▸ **Exercise materials**
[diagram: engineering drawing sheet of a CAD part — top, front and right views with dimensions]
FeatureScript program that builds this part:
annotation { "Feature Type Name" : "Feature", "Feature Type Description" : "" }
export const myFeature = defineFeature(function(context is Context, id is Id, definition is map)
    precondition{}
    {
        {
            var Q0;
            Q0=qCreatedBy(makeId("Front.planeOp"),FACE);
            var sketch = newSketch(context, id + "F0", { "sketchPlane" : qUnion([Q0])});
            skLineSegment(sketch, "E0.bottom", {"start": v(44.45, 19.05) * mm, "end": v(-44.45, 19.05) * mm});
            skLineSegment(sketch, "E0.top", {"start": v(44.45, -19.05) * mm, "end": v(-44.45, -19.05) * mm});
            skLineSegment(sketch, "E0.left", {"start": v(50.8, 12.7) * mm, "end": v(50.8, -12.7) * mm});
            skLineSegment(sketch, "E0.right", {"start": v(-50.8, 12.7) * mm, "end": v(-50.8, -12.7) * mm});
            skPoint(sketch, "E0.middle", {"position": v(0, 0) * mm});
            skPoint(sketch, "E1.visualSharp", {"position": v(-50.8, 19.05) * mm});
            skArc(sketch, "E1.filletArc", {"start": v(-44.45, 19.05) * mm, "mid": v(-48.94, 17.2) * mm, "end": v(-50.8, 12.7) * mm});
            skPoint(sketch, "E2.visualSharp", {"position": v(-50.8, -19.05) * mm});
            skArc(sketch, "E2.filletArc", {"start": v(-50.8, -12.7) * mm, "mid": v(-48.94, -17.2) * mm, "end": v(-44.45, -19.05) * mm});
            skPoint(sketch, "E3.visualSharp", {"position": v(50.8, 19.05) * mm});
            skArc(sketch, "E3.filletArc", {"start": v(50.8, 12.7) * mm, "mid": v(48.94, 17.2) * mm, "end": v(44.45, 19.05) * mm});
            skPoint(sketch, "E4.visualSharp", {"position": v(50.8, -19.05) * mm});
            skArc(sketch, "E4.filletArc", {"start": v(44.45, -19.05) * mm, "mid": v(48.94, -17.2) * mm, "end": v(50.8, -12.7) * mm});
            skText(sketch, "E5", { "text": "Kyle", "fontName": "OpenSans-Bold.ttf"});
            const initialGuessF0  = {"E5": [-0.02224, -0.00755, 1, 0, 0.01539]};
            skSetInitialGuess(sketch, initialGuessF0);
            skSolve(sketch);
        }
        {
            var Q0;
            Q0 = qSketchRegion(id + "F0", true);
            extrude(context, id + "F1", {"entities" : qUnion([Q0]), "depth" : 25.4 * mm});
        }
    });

▸ **Instructions for the task**
Return every line of the listing above that contains the string "skPoint", matching case exactly.

▸ **Final result**
            skPoint(sketch, "E0.middle", {"position": v(0, 0) * mm});
            skPoint(sketch, "E1.visualSharp", {"position": v(-50.8, 19.05) * mm});
            skPoint(sketch, "E2.visualSharp", {"position": v(-50.8, -19.05) * mm});
            skPoint(sketch, "E3.visualSharp", {"position": v(50.8, 19.05) * mm});
            skPoint(sketch, "E4.visualSharp", {"position": v(50.8, -19.05) * mm});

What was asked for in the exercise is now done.